The SST for the NEA_ROMS bias was greater than the satellite during the summer months of June and July over the whole simulation period. The highest daily bias mean was about 1.8 °C and recorded in mid-June 2018. While the lowest daily bias mean was −0.8 °C in mid-November 2019. The authors attribute this to the model error as a result of air–sea physics parametrizations as discussed by [71,72,73]. The highest correlation coefficient was found to be more than 0.97 and recorded in March and April 2018. While, the minimum correlation coefficient was 0.85 and recorded in mid-June 2018 and December 2019.

The model has a higher negative error of about 5% of the total M₂ amplitude in the Celtic Sea recorded in Dunmore East tide gauge station. The S₂ amplitude error showed a broadly similar pattern to M₂. The maximum S₂ error was about 6% of the total S₂ amplitude recorded in the Celtic Sea at the Ballycotton tide gauge station. That was due to the poorer skill in the Celtic Sea due to excessive dissipation of tidal energy over the broad expanse of shelf south of Ireland, leading to a reduction in the amplitude of the tidal wave in agreement with [80].

The validation of NEA_ROMS with ARGO floats revealed the model skills in representing the main water masses in particular MW and LSW for the area located to the south of the Porcupine Bank and the entrance to the Rockall Trough. The location of some Argo floats too close to the boundary has increased the temperature and salinity RMSE because they may have been influenced by model boundary nudging effects.

The maximum RMSE between the model and the CTD temperature profiles was found to be 0.8 °C while it was 0.17 for salinity. The NEA model correctly reproduces the shelf water masses around Ireland.

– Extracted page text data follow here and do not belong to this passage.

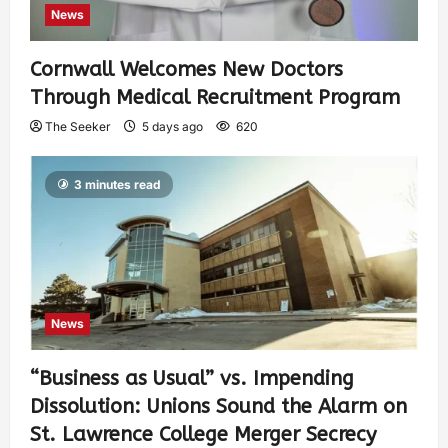
News
Cornwall Welcomes New Doctors
Through Medical Recruitment Program
The Seeker
5 days ago
620
3 minutes read
News
“Business as Usual” vs. Impending
Dissolution: Unions Sound the Alarm on
St. Lawrence College Merger Secrecy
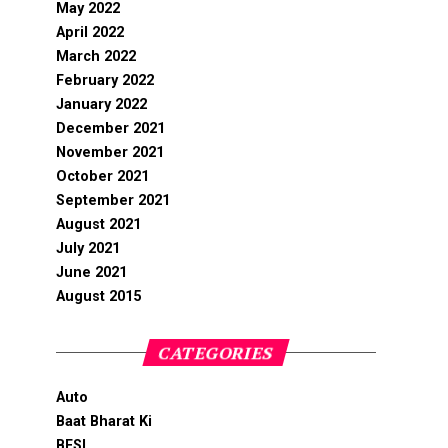
May 2022
April 2022
March 2022
February 2022
January 2022
December 2021
November 2021
October 2021
September 2021
August 2021
July 2021
June 2021
August 2015
CATEGORIES
Auto
Baat Bharat Ki
BFSI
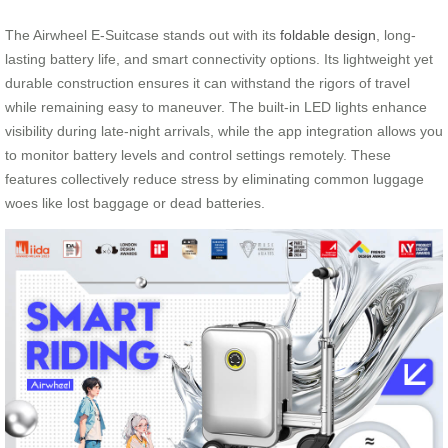
The Airwheel E-Suitcase stands out with its
foldable design
, long-
lasting battery life, and smart connectivity options. Its lightweight yet
durable construction ensures it can withstand the rigors of travel
while remaining easy to maneuver. The built-in LED lights enhance
visibility during late-night arrivals, while the app integration allows you
to monitor battery levels and control settings remotely. These
features collectively reduce stress by eliminating common luggage
woes like lost baggage or dead batteries.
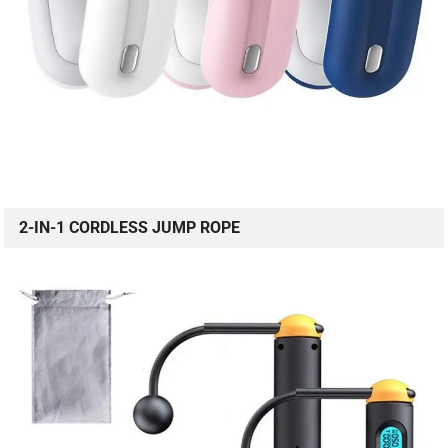
2-IN-1 CORDLESS JUMP ROPE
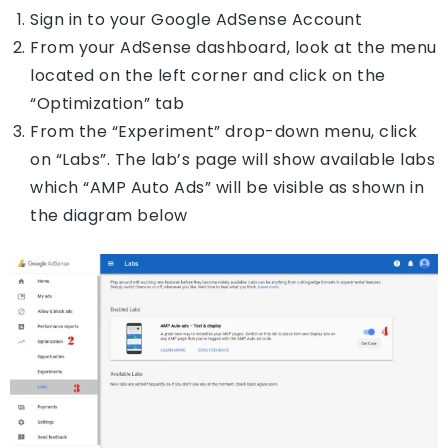
Sign in to your Google AdSense Account
From your AdSense dashboard, look at the menu
located on the left corner and click on the
“Optimization” tab
From the “Experiment” drop-down menu, click
on “Labs”. The lab’s page will show available labs
which “AMP Auto Ads” will be visible as shown in
the diagram below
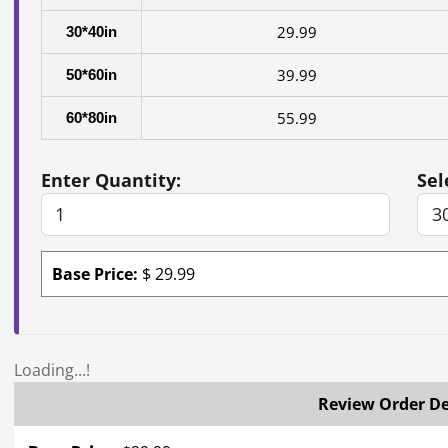
29.99
30*40in
39.99
50*60in
55.99
60*80in
Enter Quantity:
Sel
Base Price:
$
29.99
Loading...!
Review Order De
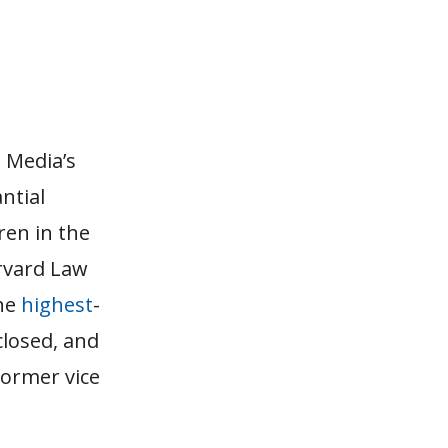
 Media’s
ntial
ren in the
rvard Law
he
highest
-
closed, and
former vice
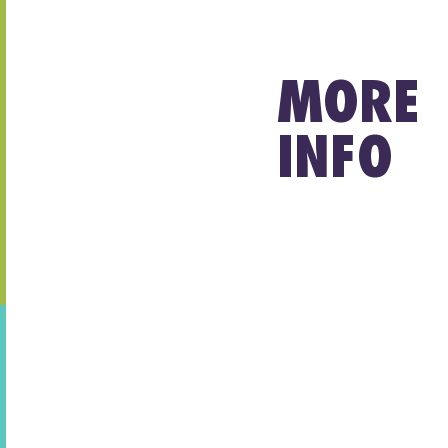
MORE
INFO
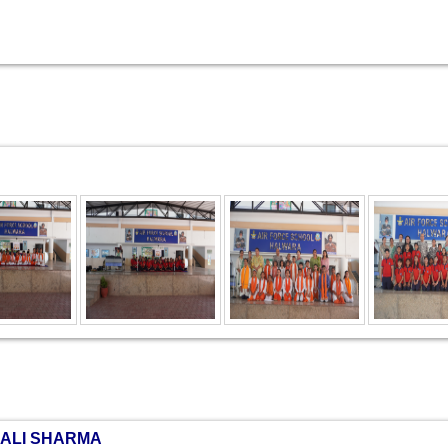
NALI SHARMA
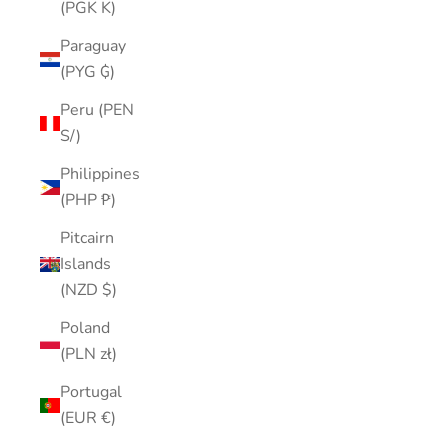
(PGK K)
Paraguay
(PYG ₲)
Peru (PEN
S/)
Philippines
(PHP ₱)
Pitcairn
Islands
(NZD $)
Poland
(PLN zł)
Portugal
(EUR €)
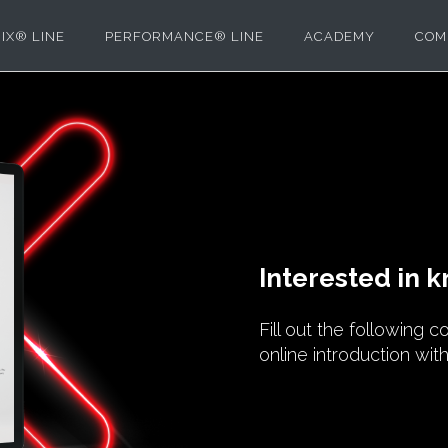
IX® LINE
PERFORMANCE® LINE
ACADEMY
COM
Interested in 
Fill out the following 
online introduction wit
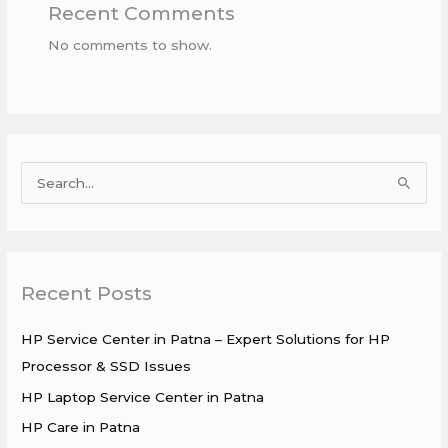
Recent Comments
No comments to show.
S
e
a
r
Recent Posts
c
h
HP Service Center in Patna – Expert Solutions for HP
f
Processor & SSD Issues
o
HP Laptop Service Center in Patna
r
HP Care in Patna
:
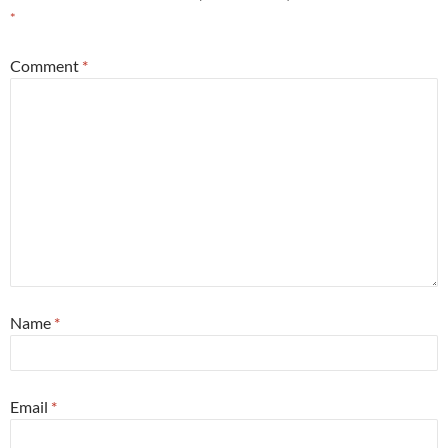
*
Comment
*
Name
*
Email
*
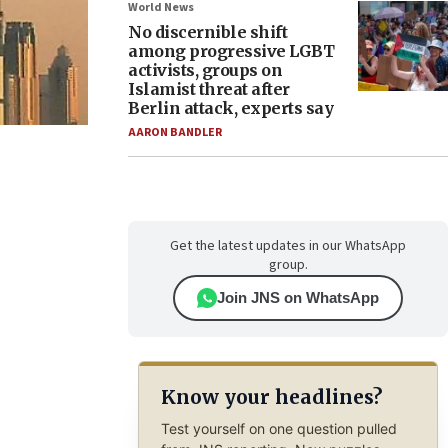
World News
No discernible shift
among progressive LGBT
activists, groups on
Islamist threat after
Berlin attack, experts say
AARON BANDLER
Get the latest updates in our WhatsApp
group.
Join JNS on WhatsApp
Know your headlines?
Test yourself on one question pulled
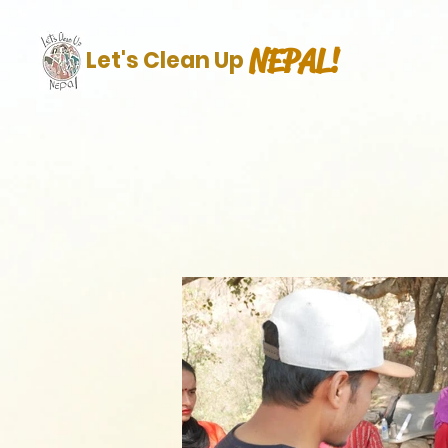
NEPAL!
Let's Clean Up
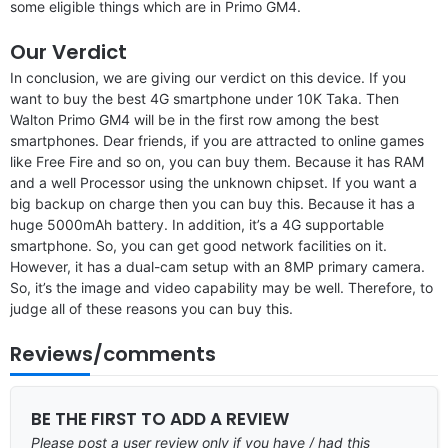
some eligible things which are in Primo GM4.
Our Verdict
In conclusion, we are giving our verdict on this device. If you
want to buy the best 4G smartphone under 10K Taka. Then
Walton Primo GM4 will be in the first row among the best
smartphones. Dear friends, if you are attracted to online games
like Free Fire and so on, you can buy them. Because it has RAM
and a well Processor using the unknown chipset. If you want a
big backup on charge then you can buy this. Because it has a
huge 5000mAh battery. In addition, it’s a 4G supportable
smartphone. So, you can get good network facilities on it.
However, it has a dual-cam setup with an 8MP primary camera.
So, it’s the image and video capability may be well. Therefore, to
judge all of these reasons you can buy this.
Reviews/comments
BE THE FIRST TO ADD A REVIEW
Please post a user review only if you have / had this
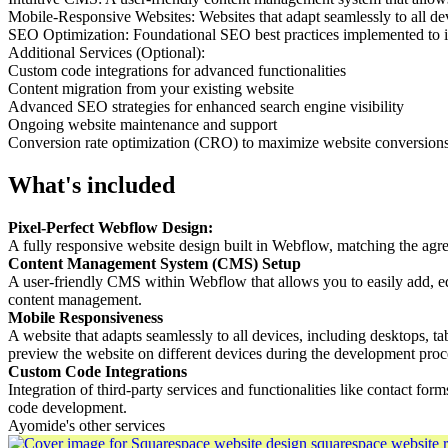
Mobile-Responsive Websites: Websites that adapt seamlessly to all dev
SEO Optimization: Foundational SEO best practices implemented to im
Additional Services (Optional):
Custom code integrations for advanced functionalities
Content migration from your existing website
Advanced SEO strategies for enhanced search engine visibility
Ongoing website maintenance and support
Conversion rate optimization (CRO) to maximize website conversion
What's included
Pixel-Perfect Webflow Design:
A fully responsive website design built in Webflow, matching the agre
Content Management System (CMS) Setup
A user-friendly CMS within Webflow that allows you to easily add, edi
content management.
Mobile Responsiveness
A website that adapts seamlessly to all devices, including desktops, ta
preview the website on different devices during the development proc
Custom Code Integrations
Integration of third-party services and functionalities like contact fo
code development.
Ayomide's other services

The use of KPP vertical turbulent closure scheme in the ROMS model can affect the vertical mixing of the salinity and temperature profiles as described in [46,47]. This issue was a potential source of deficiencies between model predictions and observations.

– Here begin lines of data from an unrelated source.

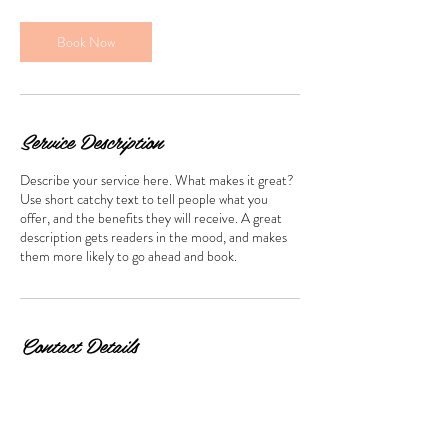
i
n
Book Now
Service Description
Describe your service here. What makes it great?
Use short catchy text to tell people what you
offer, and the benefits they will receive. A great
description gets readers in the mood, and makes
them more likely to go ahead and book.
Contact Details
Hong Kong, 尖沙咀 Cameron Road, 萬勤商業大
廈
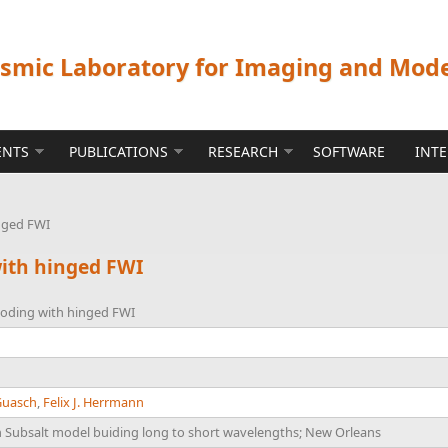
ismic Laboratory for Imaging and Mod
ENTS
PUBLICATIONS
RESEARCH
SOFTWARE
INT
inged FWI
with hinged FWI
ooding with hinged FWI
Guasch
,
Felix J. Herrmann
Subsalt model buiding long to short wavelengths; New Orleans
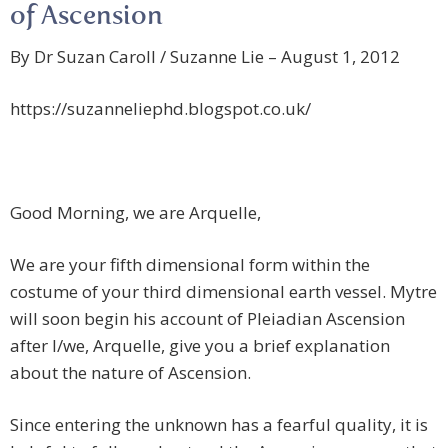
of Ascension
By Dr Suzan Caroll / Suzanne Lie – August 1, 2012
https://suzanneliephd.blogspot.co.uk/
Good Morning, we are Arquelle,
We are your fifth dimensional form within the
costume of your third dimensional earth vessel. Mytre
will soon begin his account of Pleiadian Ascension
after I/we, Arquelle, give you a brief explanation
about the nature of Ascension.
Since entering the unknown has a fearful quality, it is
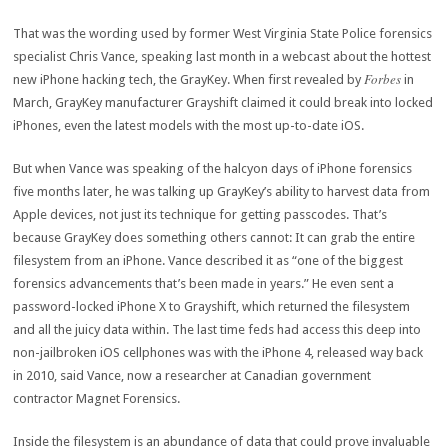
That was the wording used by former West Virginia State Police forensics
specialist Chris Vance, speaking last month in a webcast about the hottest
Forbes
new iPhone hacking tech, the GrayKey. When first revealed by
in
March, GrayKey manufacturer Grayshift claimed it could break into locked
iPhones, even the latest models with the most up-to-date iOS.
But when Vance was speaking of the halcyon days of iPhone forensics
five months later, he was talking up GrayKey’s ability to harvest data from
Apple devices, not just its technique for getting passcodes. That’s
because GrayKey does something others cannot: It can grab the entire
filesystem from an iPhone. Vance described it as “one of the biggest
forensics advancements that’s been made in years.” He even sent a
password-locked iPhone X to Grayshift, which returned the filesystem
and all the juicy data within. The last time feds had access this deep into
non-jailbroken iOS cellphones was with the iPhone 4, released way back
in 2010, said Vance, now a researcher at Canadian government
contractor Magnet Forensics.
Inside the filesystem is an abundance of data that could prove invaluable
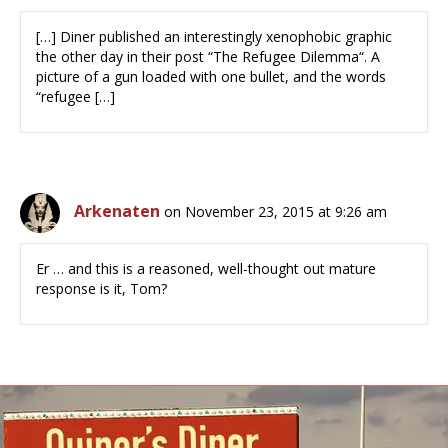
[…] Diner published an interestingly xenophobic graphic
the other day in their post “The Refugee Dilemma“. A
picture of a gun loaded with one bullet, and the words
“refugee […]
Arkenaten
on November 23, 2015 at 9:26 am
Er … and this is a reasoned, well-thought out mature
response is it, Tom?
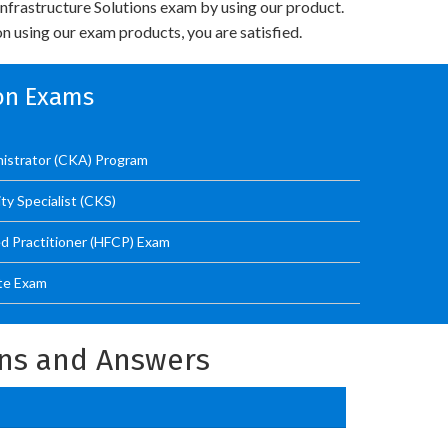
nfrastructure Solutions exam by using our product.
n using our exam products, you are satisfied.
ion Exams
nistrator (CKA) Program
ty Specialist (CKS)
ed Practitioner (HFCP) Exam
te Exam
ons and Answers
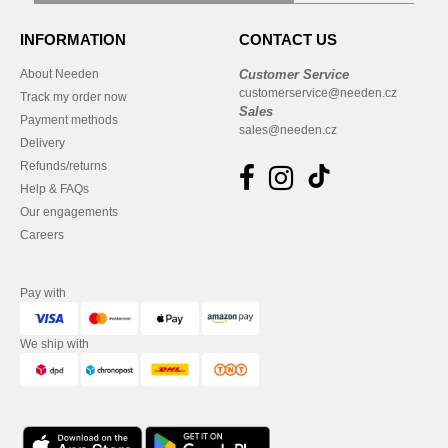
INFORMATION
CONTACT US
About Needen
Customer Service
customerservice@needen.cz
Track my order now
Sales
Payment methods
sales@needen.cz
Delivery
Refunds/returns
Help & FAQs
Our engagements
Careers
Pay with
We ship with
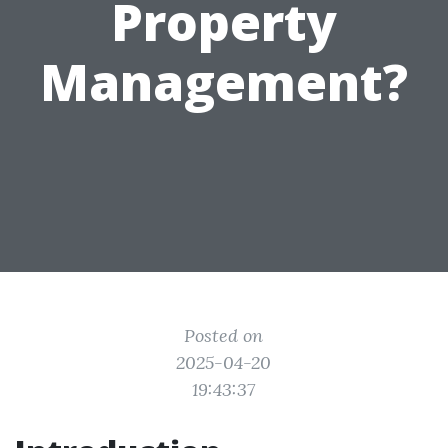
Property
Management?
Posted on
2025-04-20
19:43:37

The meanders and eddies at the model domain were well resolved by NEA_ROMS which were not well resolved by CMEMS global. The NEA_ROMS has a higher resolution and more detailed bathymetry in this area, which may be the reasons why the model resolved these meanders and eddies well.

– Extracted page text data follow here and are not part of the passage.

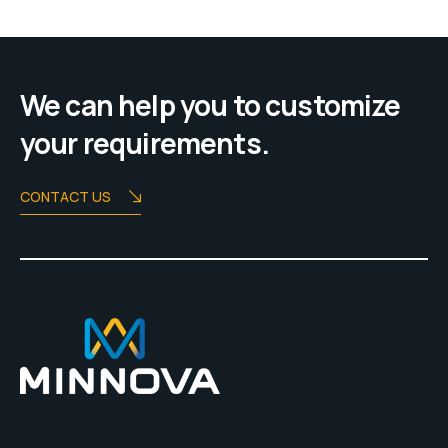
We can help you to customize
your requirements.
CONTACT US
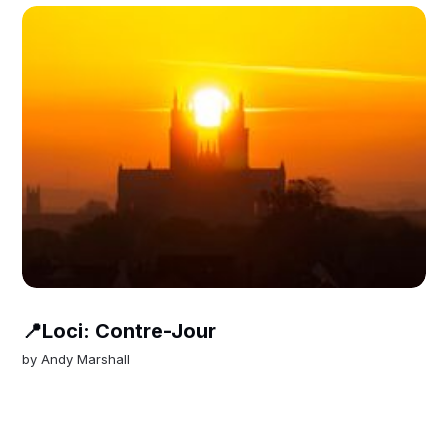
📍Loci: Contre-Jour
by
Andy Marshall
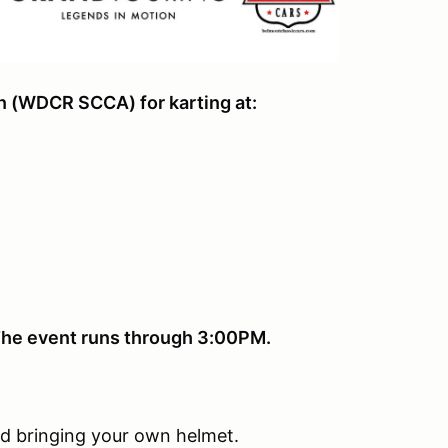
on (WDCR SCCA) for karting at:
. The event runs through 3:00PM.
d bringing your own helmet.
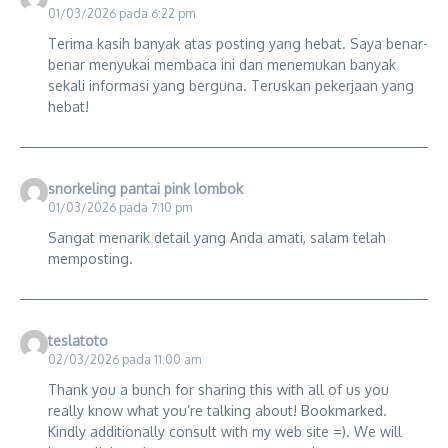
01/03/2026 pada 6:22 pm
Terima kasih banyak atas posting yang hebat. Saya benar-
benar menyukai membaca ini dan menemukan banyak
sekali informasi yang berguna. Teruskan pekerjaan yang
hebat!
snorkeling pantai pink lombok
01/03/2026 pada 7:10 pm
Sangat menarik detail yang Anda amati, salam telah
memposting.
teslatoto
02/03/2026 pada 11:00 am
Thank you a bunch for sharing this with all of us you
really know what you’re talking about! Bookmarked.
Kindly additionally consult with my web site =). We will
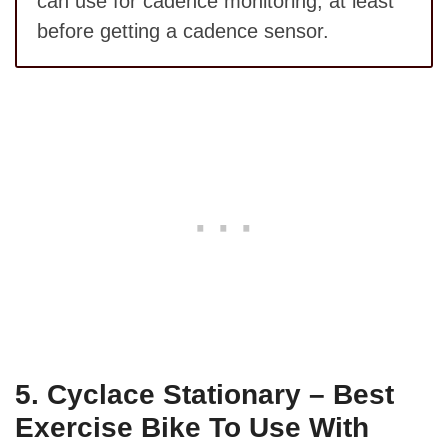
can use for cadence monitoring, at least
before getting a cadence sensor.
5.
Cyclace Stationary – Best
Exercise Bike To Use With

In 2019 the ICC was very strong and well defined along most of the western Irish coast. In conclusion, the results showed that the NEA_ROMS well reproduced the ICC front for the whole simulation period.

Future work requires the use of high frequency near real time river discharges. The inclusion of data assimilation in the NEA_ROMS operational system is considered to be the next logical step in its ongoing development. Recent applications also include the modelling studies of the biogeochemical cycling. Additionally, indices supporting the implementation of the Marine Strategy Framework Directive (MSFD) are usually obtained from in-situ data. This is a major difficulty in oceanic areas where data are scarce. Validated numerical models can fill this gap. Tools will be developed to obtain indices of interest directly from model results, e.g., areas of upwelling, fronts, eddy index, primary production, trophic status, or even conditions for propagation of noise.